Fractals are best used in conjunction with other indicators or forms of analysis. A common confirmation indicator used with fractals is the alligator. It's a tool created by using multiple moving averages. On the chart below is a long-term uptrend with the price staying predominantly above the alligator's teeth (middle moving average). Since the trend is up, bullish signals could be used to generate buy signals.
While slightly confusing, a bearish fractal is typically drawn on a chart with an up arrow above it. Bullish fractals are drawn with a down arrow below them. Therefore, if using fractals in an overall uptrend, look for the down fractal arrows (if using a fractal indicator provided in most charting platforms). If looking for bearish fractals to trade in a larger downtrend, look for up fractal arrows.
Sometimes switching to a longer time frame will reduce the number fractal signals, allowing for a cleaner look to the chart, making it easier to spot trading opportunities.
This system provides entries, but it is up to the trader to control risk. In the case above, the pattern isn't recognized until the price has started to rise off a recent low. Therefore, a stop loss could be placed below a recent low once a trade is a taken. If going short, during a downtrend, a stop loss could be placed above the recent high. This is just one example of where to place a stop loss.
Another strategy is to use fractals with Fibonacci retracement levels. One of the issues with fractals is which one of the occurrences to trade. And one of the problems with Fibonacci retracement levels is which retracement level to use. By combining the two, it will narrow down the possibilities, since a Fibonacci level will only be traded if a fractal reversal occurs off that level.
Traders also tend to focus on trades at certain Fibonacci ratios. This may vary by trader, but say a trader prefers to take long trades, during a larger uptrend, when the price pulls back to the 61.8% retracement level. Fractals could be added to the strategy: the trader only takes trades if a fractal reversal occurs near the 61.8% retracement, with all the other conditions being met.
The chart below shows this in action. The price is in an overall uptrend, and then pulls back. The price forms a bullish fractal reversal near the 0.618 level of the Fibonacci retracement tool. Once the fractal is visible (two days after the low), a long trade is initiated in alignment with the longer-term uptrend.
Taking profits could also involve the use of fractals. For example, if going long on a bullish fractal, a trader could exist the position once a bearish fractal occurs. Other exits methods could also be used, such as profit targets or a trailing stop loss.
Further Considerations on Using Fractals
Here are a few things to remember when using fractals.
- They are lagging indicators.
- Since fractals are very common, they are best combined with other indicators or strategies. They are not to be relied on in isolation.
- The longer the time period of the chart, the more reliable the reversal. It's also important to note that the longer the time period, the lower the number of signals generated.

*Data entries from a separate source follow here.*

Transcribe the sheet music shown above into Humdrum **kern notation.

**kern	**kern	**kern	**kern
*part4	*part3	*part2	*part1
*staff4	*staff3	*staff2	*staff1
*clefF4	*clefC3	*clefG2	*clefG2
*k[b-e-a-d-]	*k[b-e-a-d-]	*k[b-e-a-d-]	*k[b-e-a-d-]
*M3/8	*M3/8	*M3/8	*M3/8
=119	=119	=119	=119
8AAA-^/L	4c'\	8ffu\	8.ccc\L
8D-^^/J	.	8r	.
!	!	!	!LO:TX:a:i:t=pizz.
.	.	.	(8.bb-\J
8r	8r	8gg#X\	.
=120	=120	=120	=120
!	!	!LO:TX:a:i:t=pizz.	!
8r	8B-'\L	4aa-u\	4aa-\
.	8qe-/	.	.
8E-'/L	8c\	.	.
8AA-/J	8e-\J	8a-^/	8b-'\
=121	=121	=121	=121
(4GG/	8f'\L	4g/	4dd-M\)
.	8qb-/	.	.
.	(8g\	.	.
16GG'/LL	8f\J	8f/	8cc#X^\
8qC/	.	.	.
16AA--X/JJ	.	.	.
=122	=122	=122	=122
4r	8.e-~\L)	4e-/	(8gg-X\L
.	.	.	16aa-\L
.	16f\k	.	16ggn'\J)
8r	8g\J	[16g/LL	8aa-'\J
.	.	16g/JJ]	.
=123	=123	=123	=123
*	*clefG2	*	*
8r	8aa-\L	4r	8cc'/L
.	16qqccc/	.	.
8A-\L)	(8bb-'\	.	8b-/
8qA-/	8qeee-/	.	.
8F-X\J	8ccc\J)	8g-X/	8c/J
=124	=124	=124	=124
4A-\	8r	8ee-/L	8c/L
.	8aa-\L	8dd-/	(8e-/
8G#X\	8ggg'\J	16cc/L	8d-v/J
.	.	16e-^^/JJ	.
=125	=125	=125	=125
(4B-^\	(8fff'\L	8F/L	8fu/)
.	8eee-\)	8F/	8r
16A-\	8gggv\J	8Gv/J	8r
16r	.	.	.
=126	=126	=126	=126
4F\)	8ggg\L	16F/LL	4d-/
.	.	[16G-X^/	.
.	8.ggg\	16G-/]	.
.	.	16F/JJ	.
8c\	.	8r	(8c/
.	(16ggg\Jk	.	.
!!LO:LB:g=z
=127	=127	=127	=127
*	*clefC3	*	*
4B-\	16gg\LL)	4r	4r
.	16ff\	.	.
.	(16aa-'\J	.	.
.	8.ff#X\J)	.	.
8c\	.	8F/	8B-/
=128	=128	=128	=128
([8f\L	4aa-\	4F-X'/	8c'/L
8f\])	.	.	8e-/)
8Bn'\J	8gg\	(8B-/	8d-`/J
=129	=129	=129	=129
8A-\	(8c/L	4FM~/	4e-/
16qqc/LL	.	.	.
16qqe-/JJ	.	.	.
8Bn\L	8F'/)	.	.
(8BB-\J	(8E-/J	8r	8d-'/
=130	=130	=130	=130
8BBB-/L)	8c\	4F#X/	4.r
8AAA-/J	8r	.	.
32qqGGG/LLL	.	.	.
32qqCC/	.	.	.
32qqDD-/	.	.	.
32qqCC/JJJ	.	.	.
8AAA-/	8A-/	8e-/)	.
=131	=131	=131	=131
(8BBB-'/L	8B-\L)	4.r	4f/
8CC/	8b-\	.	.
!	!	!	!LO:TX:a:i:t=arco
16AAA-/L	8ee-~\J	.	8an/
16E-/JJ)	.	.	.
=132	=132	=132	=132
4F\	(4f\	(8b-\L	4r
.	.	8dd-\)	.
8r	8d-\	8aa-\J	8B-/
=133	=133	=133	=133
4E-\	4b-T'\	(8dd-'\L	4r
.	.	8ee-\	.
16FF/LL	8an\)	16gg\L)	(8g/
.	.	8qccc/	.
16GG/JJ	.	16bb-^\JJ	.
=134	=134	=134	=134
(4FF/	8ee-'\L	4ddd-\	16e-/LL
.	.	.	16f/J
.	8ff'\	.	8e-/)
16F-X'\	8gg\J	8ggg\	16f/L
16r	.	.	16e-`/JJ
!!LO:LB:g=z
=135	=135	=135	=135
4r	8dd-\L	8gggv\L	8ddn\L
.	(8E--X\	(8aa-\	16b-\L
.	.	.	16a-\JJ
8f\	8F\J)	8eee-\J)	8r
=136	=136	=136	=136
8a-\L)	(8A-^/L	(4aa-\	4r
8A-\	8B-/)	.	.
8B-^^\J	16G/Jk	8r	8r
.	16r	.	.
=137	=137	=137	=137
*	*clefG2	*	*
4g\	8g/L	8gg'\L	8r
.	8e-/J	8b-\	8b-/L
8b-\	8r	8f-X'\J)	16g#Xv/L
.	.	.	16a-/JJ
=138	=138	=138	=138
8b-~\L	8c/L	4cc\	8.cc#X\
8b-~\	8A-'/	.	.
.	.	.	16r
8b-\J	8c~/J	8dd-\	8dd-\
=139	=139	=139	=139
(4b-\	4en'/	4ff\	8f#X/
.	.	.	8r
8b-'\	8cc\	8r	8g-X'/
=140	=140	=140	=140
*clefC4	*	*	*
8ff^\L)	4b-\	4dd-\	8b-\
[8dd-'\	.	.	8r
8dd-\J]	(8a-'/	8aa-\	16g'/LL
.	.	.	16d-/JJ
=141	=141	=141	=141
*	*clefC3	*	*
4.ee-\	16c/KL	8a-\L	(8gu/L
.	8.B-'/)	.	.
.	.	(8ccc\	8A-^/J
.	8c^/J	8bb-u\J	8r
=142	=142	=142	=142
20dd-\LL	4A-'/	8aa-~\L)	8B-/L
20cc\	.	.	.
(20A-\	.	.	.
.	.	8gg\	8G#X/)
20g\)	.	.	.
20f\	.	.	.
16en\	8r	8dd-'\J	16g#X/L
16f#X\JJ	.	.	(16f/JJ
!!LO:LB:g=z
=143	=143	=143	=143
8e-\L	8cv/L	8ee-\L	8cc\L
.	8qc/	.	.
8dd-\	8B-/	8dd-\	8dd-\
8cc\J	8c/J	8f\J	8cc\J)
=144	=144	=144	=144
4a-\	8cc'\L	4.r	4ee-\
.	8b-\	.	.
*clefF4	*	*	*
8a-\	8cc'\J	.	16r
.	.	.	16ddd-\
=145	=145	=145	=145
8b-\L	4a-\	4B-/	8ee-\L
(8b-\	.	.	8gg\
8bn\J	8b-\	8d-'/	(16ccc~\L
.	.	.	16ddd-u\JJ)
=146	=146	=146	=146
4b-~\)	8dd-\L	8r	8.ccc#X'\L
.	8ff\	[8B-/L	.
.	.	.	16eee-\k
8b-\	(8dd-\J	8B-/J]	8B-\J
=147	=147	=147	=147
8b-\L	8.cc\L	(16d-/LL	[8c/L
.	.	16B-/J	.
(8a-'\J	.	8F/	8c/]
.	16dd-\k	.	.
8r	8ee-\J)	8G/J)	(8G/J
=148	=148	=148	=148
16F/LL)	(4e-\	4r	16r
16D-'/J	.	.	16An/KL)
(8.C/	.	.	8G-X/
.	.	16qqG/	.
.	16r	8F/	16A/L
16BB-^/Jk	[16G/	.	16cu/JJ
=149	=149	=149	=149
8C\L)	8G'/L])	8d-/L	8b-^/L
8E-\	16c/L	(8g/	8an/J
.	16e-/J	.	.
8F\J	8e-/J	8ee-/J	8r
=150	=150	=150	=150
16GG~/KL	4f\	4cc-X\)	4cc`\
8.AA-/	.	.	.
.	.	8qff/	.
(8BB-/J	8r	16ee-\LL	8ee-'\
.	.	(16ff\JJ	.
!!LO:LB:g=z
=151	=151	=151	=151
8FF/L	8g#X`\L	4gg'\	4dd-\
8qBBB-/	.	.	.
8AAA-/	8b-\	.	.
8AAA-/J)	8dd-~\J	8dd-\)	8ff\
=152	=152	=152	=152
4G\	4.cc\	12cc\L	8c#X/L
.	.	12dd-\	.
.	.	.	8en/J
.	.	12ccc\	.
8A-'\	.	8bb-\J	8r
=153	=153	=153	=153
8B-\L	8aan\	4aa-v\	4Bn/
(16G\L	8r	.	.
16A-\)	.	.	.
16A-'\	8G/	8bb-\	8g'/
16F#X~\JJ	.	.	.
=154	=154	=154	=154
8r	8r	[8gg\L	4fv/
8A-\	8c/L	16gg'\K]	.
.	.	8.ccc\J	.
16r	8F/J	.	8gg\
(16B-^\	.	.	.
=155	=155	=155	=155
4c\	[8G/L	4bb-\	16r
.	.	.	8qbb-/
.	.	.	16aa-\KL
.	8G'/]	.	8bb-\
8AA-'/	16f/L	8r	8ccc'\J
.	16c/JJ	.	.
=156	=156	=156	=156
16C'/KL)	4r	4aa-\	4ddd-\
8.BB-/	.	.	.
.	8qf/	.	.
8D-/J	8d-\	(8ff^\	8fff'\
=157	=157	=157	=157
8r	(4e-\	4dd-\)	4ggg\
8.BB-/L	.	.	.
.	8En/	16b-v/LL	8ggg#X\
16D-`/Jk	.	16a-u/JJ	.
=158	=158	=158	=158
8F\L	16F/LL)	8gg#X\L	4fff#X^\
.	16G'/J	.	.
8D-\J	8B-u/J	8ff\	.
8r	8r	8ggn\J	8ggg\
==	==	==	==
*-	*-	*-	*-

- It is best to plot fractals in multiple time frames. For example, only trade short-term fractals in the direction of the long-term ones. As discussed, focus on long trade signals during larger uptrends, and focus on short trade signals during larger downtrends.
- Most charting platforms now include fractals in the indicator list.
The Bottom Line
Fractals may be useful tools when used in conjunction with other indicators and techniques. Fractals can be used in many different ways, and each trader may find their own variation. Using an alligator indicator is one option, and another is using Fibonacci retracement levels. While some traders may like fractals, others may not. They are not a requirement for successful trading and shouldn't be relied on exclusively.